Das Browning-Petter(-SIG)-System
Es funktioniert fast wie das Browning-FN-System. Der Unterschied ist lediglich, dass sich hier auf der Laufoberseite keine Warzen befinden. Beim Browning-Petter-System ist der hintere Teil des Laufes, das Patronenlager, als massiver Block ausgeformt, dessen Kanten sich genau in korrespondierende Bereiche des Schlittens im Auswurffensterbereich einfügen. So ist der Lauf wieder fest mit dem Schlitten verbunden, bis der Lauf abkippt.
Der Walther- Blockverschluss
Dieses Verschlusssystem finden wir bei den Walther-Pistolen P38/Pl, P38-K, P4 und P5, zudem bei den Beretta 92-Modellen und den Taurus-Pistolen PT92 und PT99 Das Walther-Blockverschlußsystem funktioniert folgendermaßen: unter dem Lauf befindet sich ein bewegliches Stahlstück, das die Verbindung zwischen Lauf und Schlitten bildet. Nach der Schussabgabe gleiten Lauf und Schlitten gemeinsam zurück. Nach etwa 8 Millimetern gemeinsamen Weges trifft ein auf dem Verschlussstück unter dem Lauf befindlicher Stift auf eine Aussparung im Waffengriffstück. Der Stift wird dadurch zwischen Unterseite des Laufes und Oberseite des Verschlussblocks geschoben. Der keilförmige Stift drückt den Verschlussblock nach unten und setzt damit die Verbindung zwischen Lauf und Schlitten außer Kraft; der übliche Nachladevorgang kann ablaufen. Statt einer Verschlussfeder um den oder unter dem Lauf gibt es bei diesem System zwei Federn, von denen sich je eine auf jeder Seite des Waffenrahmens befindet.

## Aufgabe A
Nach wie vielen Millimetern gemeinsamen Weges von Lauf und Schlitten trifft beim Walther-Blockverschluss laut Textblock der Stift auf die Aussparung im Waffengriffstück?
## Aufgabe B
Übertragen Sie aus dem Textblock alles von „Das Browning-Petter(-SIG)-System“ bis hinunter zu „der Lauf abkippt.“ wortgetreu.

Einträge aus einer Sammlung
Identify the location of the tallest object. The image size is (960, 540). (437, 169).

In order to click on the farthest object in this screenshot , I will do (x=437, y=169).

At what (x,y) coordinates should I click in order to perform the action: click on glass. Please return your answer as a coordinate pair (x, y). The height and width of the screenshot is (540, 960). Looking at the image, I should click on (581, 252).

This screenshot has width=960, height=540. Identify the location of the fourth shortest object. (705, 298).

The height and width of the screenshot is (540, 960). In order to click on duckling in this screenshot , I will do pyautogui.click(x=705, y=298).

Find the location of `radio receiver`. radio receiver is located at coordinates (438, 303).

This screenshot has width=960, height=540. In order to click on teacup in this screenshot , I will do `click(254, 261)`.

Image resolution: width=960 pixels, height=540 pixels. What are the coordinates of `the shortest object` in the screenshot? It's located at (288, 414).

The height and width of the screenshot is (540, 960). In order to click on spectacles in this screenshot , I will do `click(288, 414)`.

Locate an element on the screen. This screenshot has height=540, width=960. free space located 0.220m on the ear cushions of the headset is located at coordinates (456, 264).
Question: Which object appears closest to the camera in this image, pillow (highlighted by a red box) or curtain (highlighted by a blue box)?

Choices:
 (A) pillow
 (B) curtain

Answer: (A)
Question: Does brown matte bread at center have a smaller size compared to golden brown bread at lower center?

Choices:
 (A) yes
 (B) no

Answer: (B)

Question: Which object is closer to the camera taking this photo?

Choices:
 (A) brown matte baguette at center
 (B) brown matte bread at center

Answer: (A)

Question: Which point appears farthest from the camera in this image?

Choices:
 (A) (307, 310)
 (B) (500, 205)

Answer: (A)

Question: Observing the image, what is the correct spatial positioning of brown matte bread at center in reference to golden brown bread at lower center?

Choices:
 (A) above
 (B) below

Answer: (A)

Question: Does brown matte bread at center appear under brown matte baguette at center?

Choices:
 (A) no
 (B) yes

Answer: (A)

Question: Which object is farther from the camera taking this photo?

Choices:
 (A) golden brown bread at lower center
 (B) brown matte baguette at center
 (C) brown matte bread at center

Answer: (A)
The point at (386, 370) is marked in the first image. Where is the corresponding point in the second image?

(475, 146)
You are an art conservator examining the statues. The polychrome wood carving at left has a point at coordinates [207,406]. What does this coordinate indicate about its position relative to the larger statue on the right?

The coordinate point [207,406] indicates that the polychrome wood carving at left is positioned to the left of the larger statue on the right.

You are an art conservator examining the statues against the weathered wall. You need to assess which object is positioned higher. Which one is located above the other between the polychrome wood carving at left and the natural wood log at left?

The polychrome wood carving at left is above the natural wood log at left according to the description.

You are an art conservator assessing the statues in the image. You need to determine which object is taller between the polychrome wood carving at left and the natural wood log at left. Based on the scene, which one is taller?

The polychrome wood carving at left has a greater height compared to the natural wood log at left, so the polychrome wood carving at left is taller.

## Lösung A
Nach etwa 8 Millimetern.

## Lösung B
Das Browning-Petter(-SIG)-System
Es funktioniert fast wie das Browning-FN-System. Der Unterschied ist lediglich, dass sich hier auf der Laufoberseite keine Warzen befinden. Beim Browning-Petter-System ist der hintere Teil des Laufes, das Patronenlager, als massiver Block ausgeformt, dessen Kanten sich genau in korrespondierende Bereiche des Schlittens im Auswurffensterbereich einfügen. So ist der Lauf wieder fest mit dem Schlitten verbunden, bis der Lauf abkippt.